DIRECTIONS FOR THIS TASK => Leave out the pictures, then output the lines of the records below from the first through the one containing "The Extension and Leverage Officer reports".

AVAILABLE DATA =>

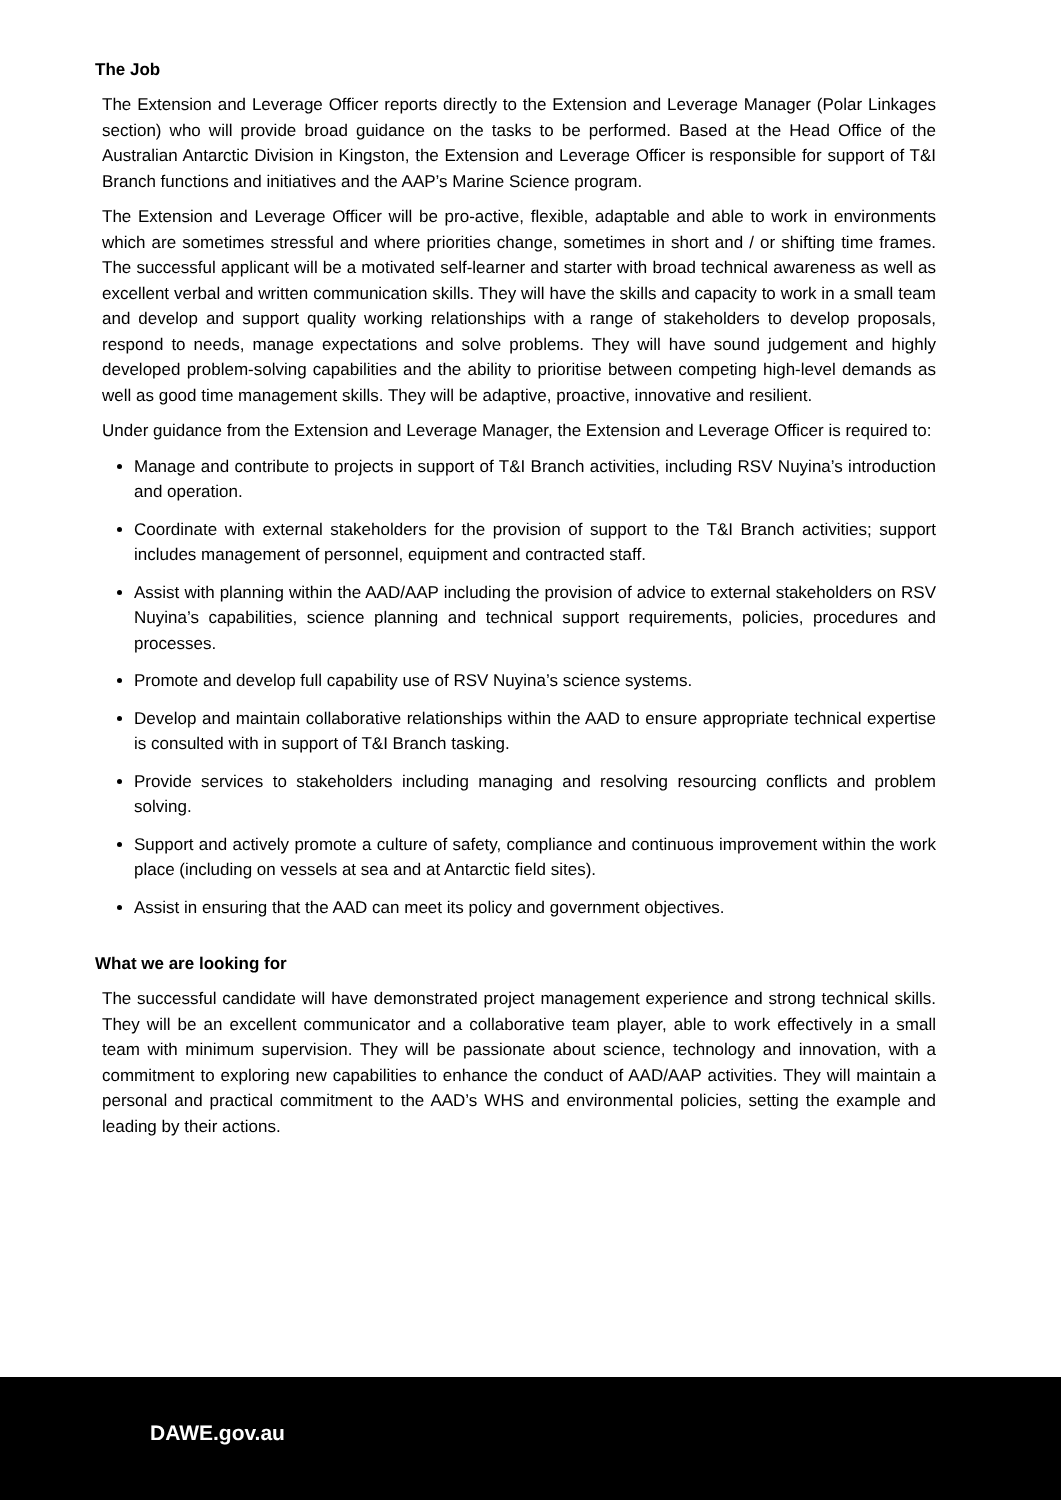The Job
The Extension and Leverage Officer reports directly to the Extension and Leverage Manager (Polar Linkages section) who will provide broad guidance on the tasks to be performed. Based at the Head Office of the Australian Antarctic Division in Kingston, the Extension and Leverage Officer is responsible for support of T&I Branch functions and initiatives and the AAP’s Marine Science program.
The Extension and Leverage Officer will be pro-active, flexible, adaptable and able to work in environments which are sometimes stressful and where priorities change, sometimes in short and / or shifting time frames. The successful applicant will be a motivated self-learner and starter with broad technical awareness as well as excellent verbal and written communication skills. They will have the skills and capacity to work in a small team and develop and support quality working relationships with a range of stakeholders to develop proposals, respond to needs, manage expectations and solve problems. They will have sound judgement and highly developed problem-solving capabilities and the ability to prioritise between competing high-level demands as well as good time management skills. They will be adaptive, proactive, innovative and resilient.
Under guidance from the Extension and Leverage Manager, the Extension and Leverage Officer is required to:
Manage and contribute to projects in support of T&I Branch activities, including RSV Nuyina’s introduction and operation.
Coordinate with external stakeholders for the provision of support to the T&I Branch activities; support includes management of personnel, equipment and contracted staff.
Assist with planning within the AAD/AAP including the provision of advice to external stakeholders on RSV Nuyina’s capabilities, science planning and technical support requirements, policies, procedures and processes.
Promote and develop full capability use of RSV Nuyina’s science systems.
Develop and maintain collaborative relationships within the AAD to ensure appropriate technical expertise is consulted with in support of T&I Branch tasking.
Provide services to stakeholders including managing and resolving resourcing conflicts and problem solving.
Support and actively promote a culture of safety, compliance and continuous improvement within the work place (including on vessels at sea and at Antarctic field sites).
Assist in ensuring that the AAD can meet its policy and government objectives.
What we are looking for
The successful candidate will have demonstrated project management experience and strong technical skills. They will be an excellent communicator and a collaborative team player, able to work effectively in a small team with minimum supervision. They will be passionate about science, technology and innovation, with a commitment to exploring new capabilities to enhance the conduct of AAD/AAP activities. They will maintain a personal and practical commitment to the AAD’s WHS and environmental policies, setting the example and leading by their actions.
DAWE.gov.au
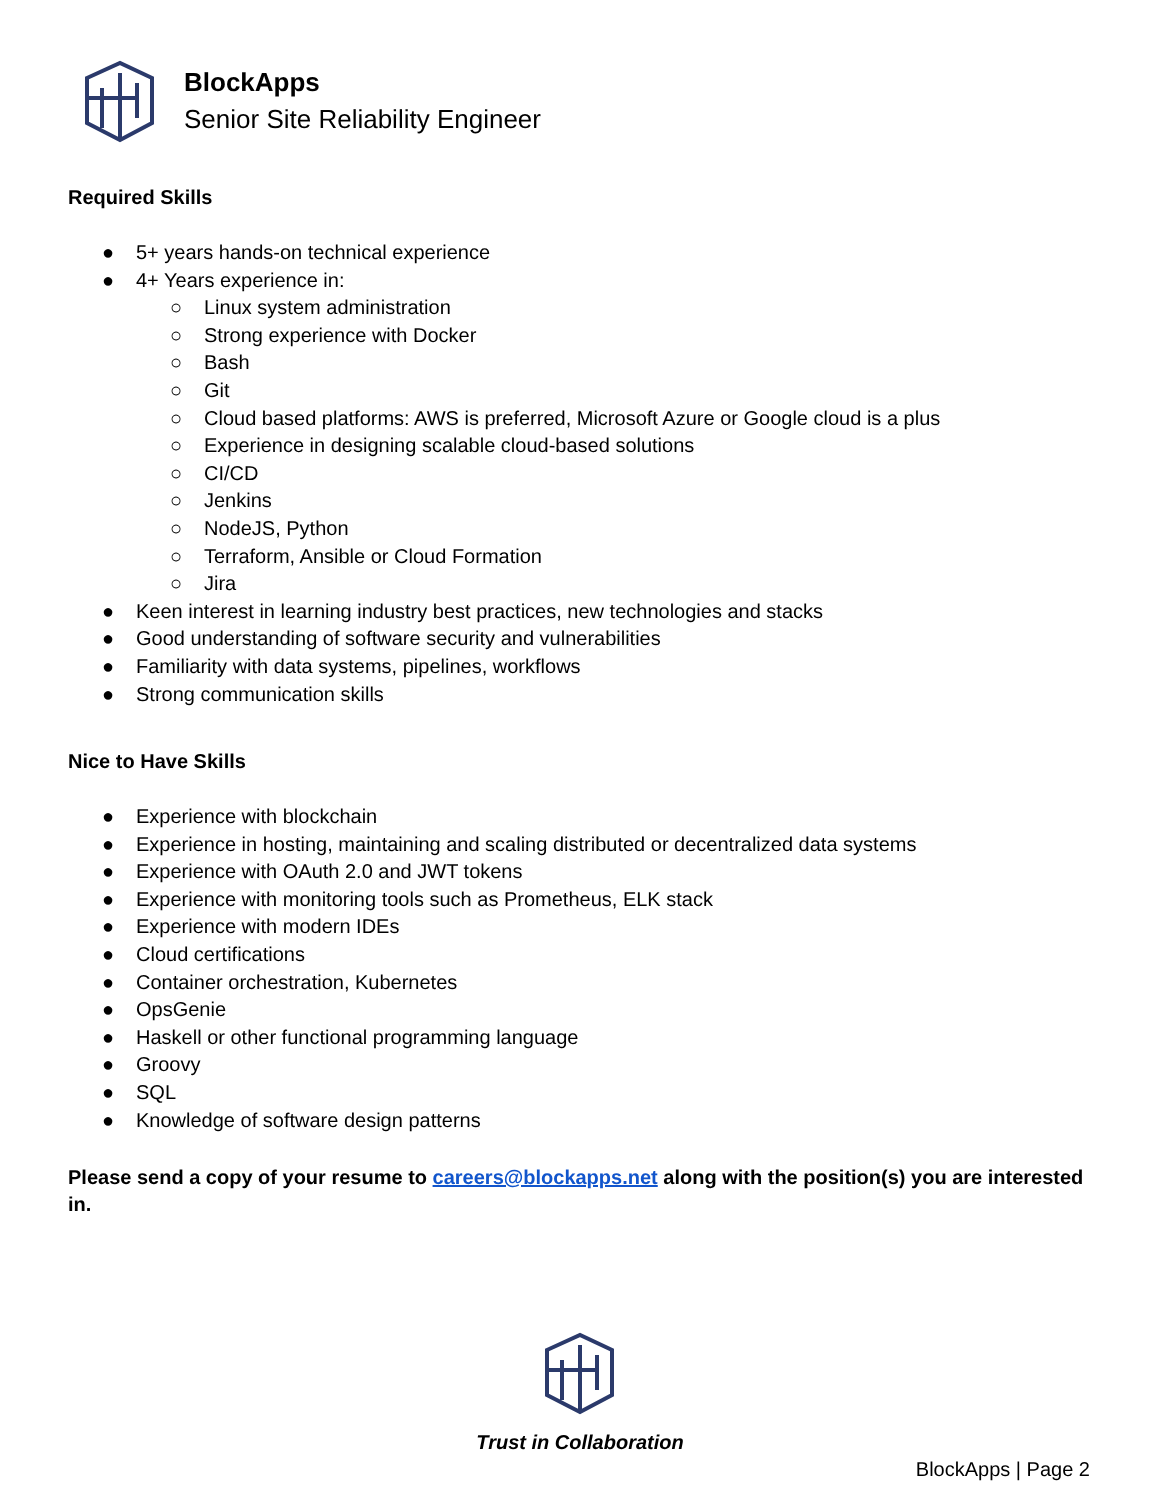BlockApps
Senior Site Reliability Engineer
Required Skills
● 5+ years hands-on technical experience
● 4+ Years experience in:
○ Linux system administration
○ Strong experience with Docker
○ Bash
○ Git
○ Cloud based platforms: AWS is preferred, Microsoft Azure or Google cloud is a plus
○ Experience in designing scalable cloud-based solutions
○ CI/CD
○ Jenkins
○ NodeJS, Python
○ Terraform, Ansible or Cloud Formation
○ Jira
● Keen interest in learning industry best practices, new technologies and stacks
● Good understanding of software security and vulnerabilities
● Familiarity with data systems, pipelines, workflows
● Strong communication skills
Nice to Have Skills
● Experience with blockchain
● Experience in hosting, maintaining and scaling distributed or decentralized data systems
● Experience with OAuth 2.0 and JWT tokens
● Experience with monitoring tools such as Prometheus, ELK stack
● Experience with modern IDEs
● Cloud certifications
● Container orchestration, Kubernetes
● OpsGenie
● Haskell or other functional programming language
● Groovy
● SQL
● Knowledge of software design patterns
Please send a copy of your resume to careers@blockapps.net along with the position(s) you are interested in.
Trust in Collaboration
BlockApps | Page 2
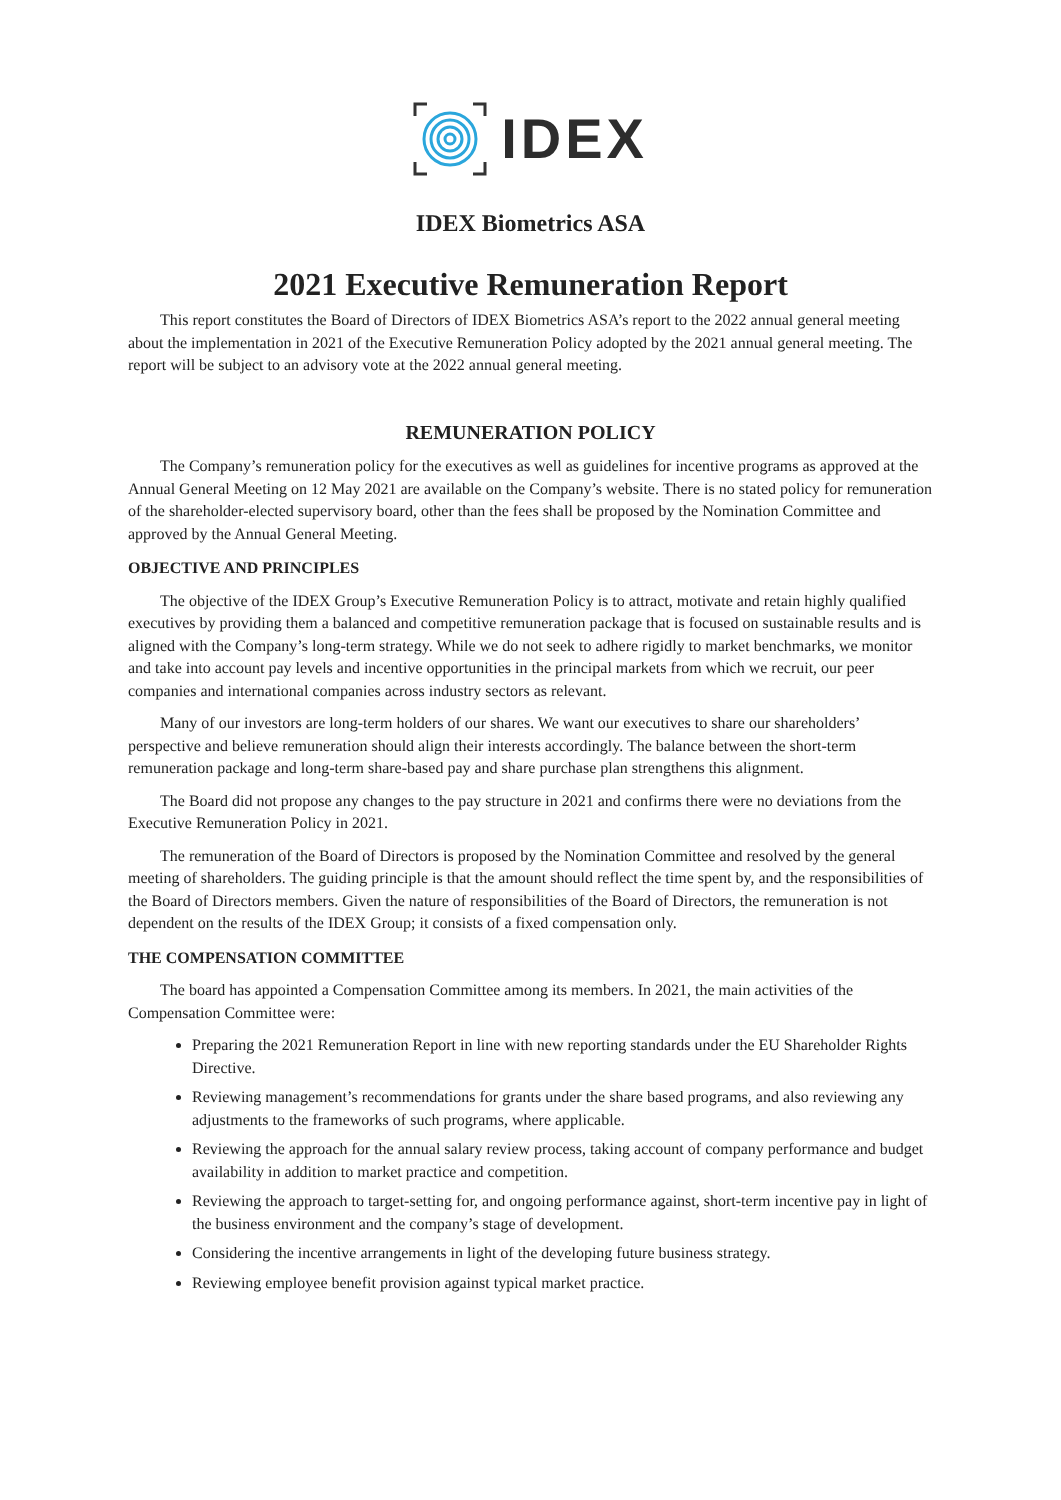IDEX
IDEX Biometrics ASA
2021 Executive Remuneration Report
This report constitutes the Board of Directors of IDEX Biometrics ASA’s report to the 2022 annual general meeting about the implementation in 2021 of the Executive Remuneration Policy adopted by the 2021 annual general meeting. The report will be subject to an advisory vote at the 2022 annual general meeting.
REMUNERATION POLICY
The Company’s remuneration policy for the executives as well as guidelines for incentive programs as approved at the Annual General Meeting on 12 May 2021 are available on the Company’s website. There is no stated policy for remuneration of the shareholder-elected supervisory board, other than the fees shall be proposed by the Nomination Committee and approved by the Annual General Meeting.
OBJECTIVE AND PRINCIPLES
The objective of the IDEX Group’s Executive Remuneration Policy is to attract, motivate and retain highly qualified executives by providing them a balanced and competitive remuneration package that is focused on sustainable results and is aligned with the Company’s long-term strategy. While we do not seek to adhere rigidly to market benchmarks, we monitor and take into account pay levels and incentive opportunities in the principal markets from which we recruit, our peer companies and international companies across industry sectors as relevant.
Many of our investors are long-term holders of our shares. We want our executives to share our shareholders’ perspective and believe remuneration should align their interests accordingly. The balance between the short-term remuneration package and long-term share-based pay and share purchase plan strengthens this alignment.
The Board did not propose any changes to the pay structure in 2021 and confirms there were no deviations from the Executive Remuneration Policy in 2021.
The remuneration of the Board of Directors is proposed by the Nomination Committee and resolved by the general meeting of shareholders. The guiding principle is that the amount should reflect the time spent by, and the responsibilities of the Board of Directors members. Given the nature of responsibilities of the Board of Directors, the remuneration is not dependent on the results of the IDEX Group; it consists of a fixed compensation only.
THE COMPENSATION COMMITTEE
The board has appointed a Compensation Committee among its members. In 2021, the main activities of the Compensation Committee were:
Preparing the 2021 Remuneration Report in line with new reporting standards under the EU Shareholder Rights Directive.
Reviewing management’s recommendations for grants under the share based programs, and also reviewing any adjustments to the frameworks of such programs, where applicable.
Reviewing the approach for the annual salary review process, taking account of company performance and budget availability in addition to market practice and competition.
Reviewing the approach to target-setting for, and ongoing performance against, short-term incentive pay in light of the business environment and the company’s stage of development.
Considering the incentive arrangements in light of the developing future business strategy.
Reviewing employee benefit provision against typical market practice.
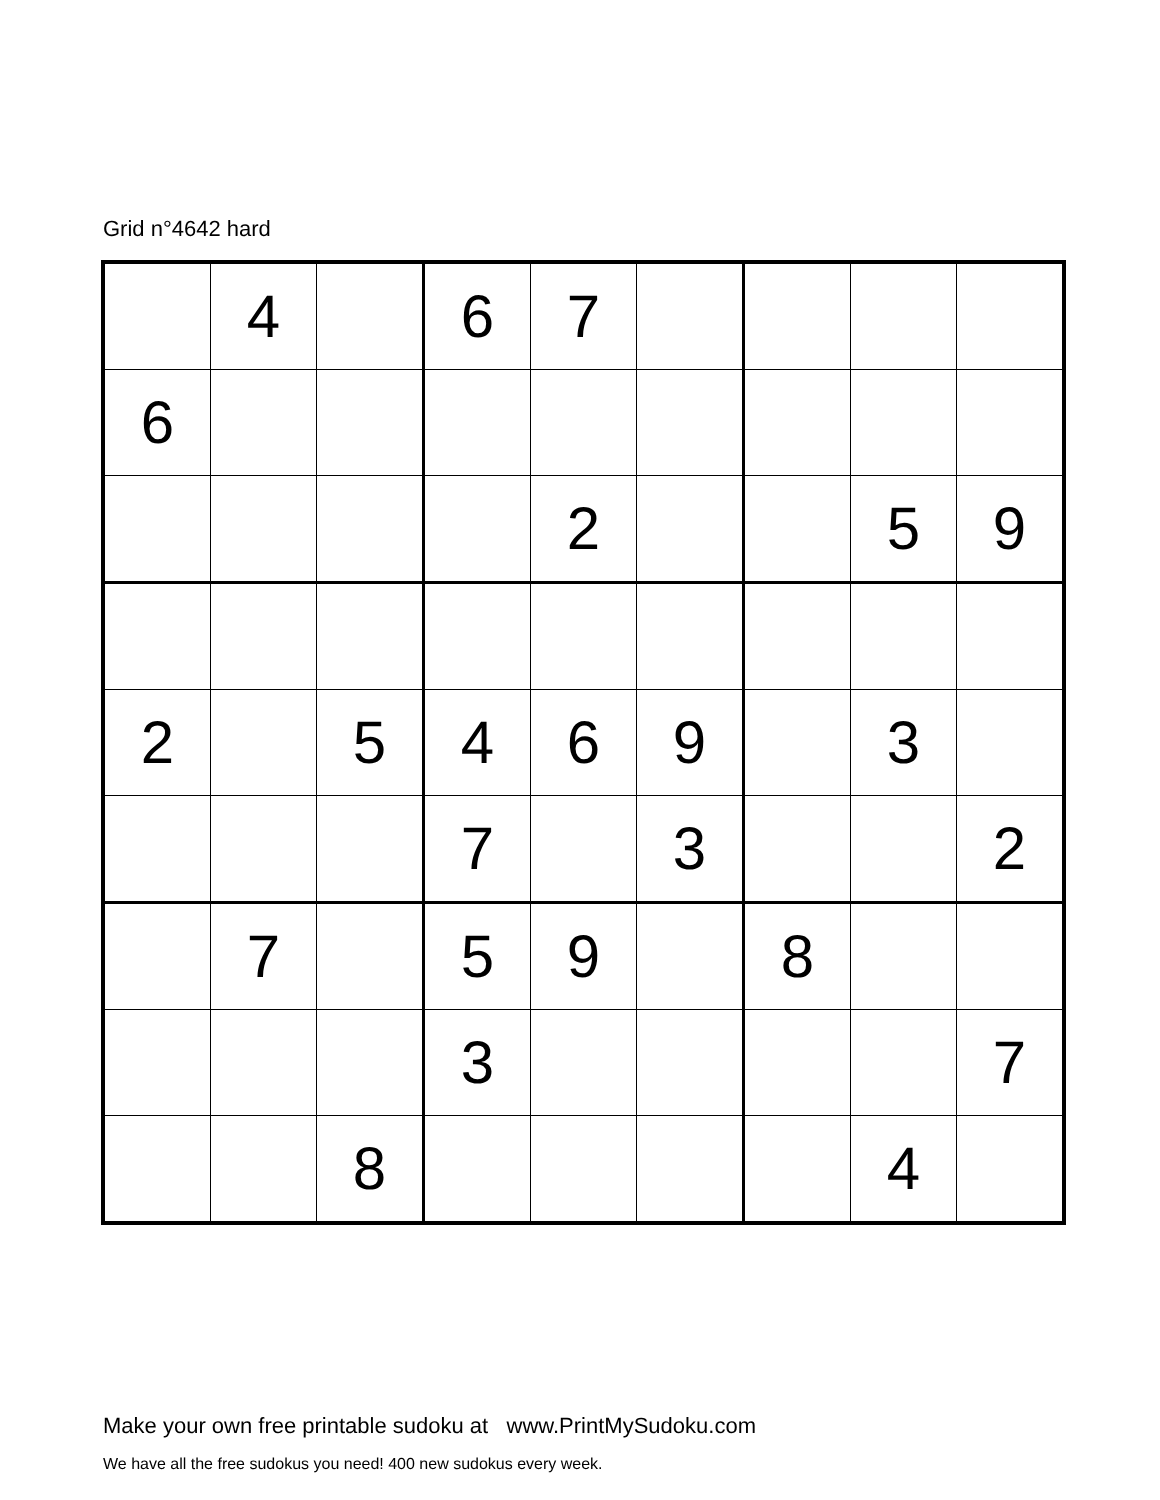Grid n°4642 hard
| | 4 | | 6 | 7 | | | | |
| 6 | | | | | | | | |
| | | | | 2 | | | 5 | 9 |
| 2 | | 5 | 4 | 6 | 9 | | 3 | |
| | | | 7 | | 3 | | | 2 |
| | 7 | | 5 | 9 | | 8 | | |
| | | | 3 | | | | | 7 |
| | | 8 | | | | | 4 | |
Make your own free printable sudoku at www.PrintMySudoku.com
We have all the free sudokus you need! 400 new sudokus every week.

ANSWER SECTION =>
The Job
The Extension and Leverage Officer reports directly to the Extension and Leverage Manager (Polar Linkages section) who will provide broad guidance on the tasks to be performed. Based at the Head Office of the Australian Antarctic Division in Kingston, the Extension and Leverage Officer is responsible for support of T&I Branch functions and initiatives and the AAP’s Marine Science program.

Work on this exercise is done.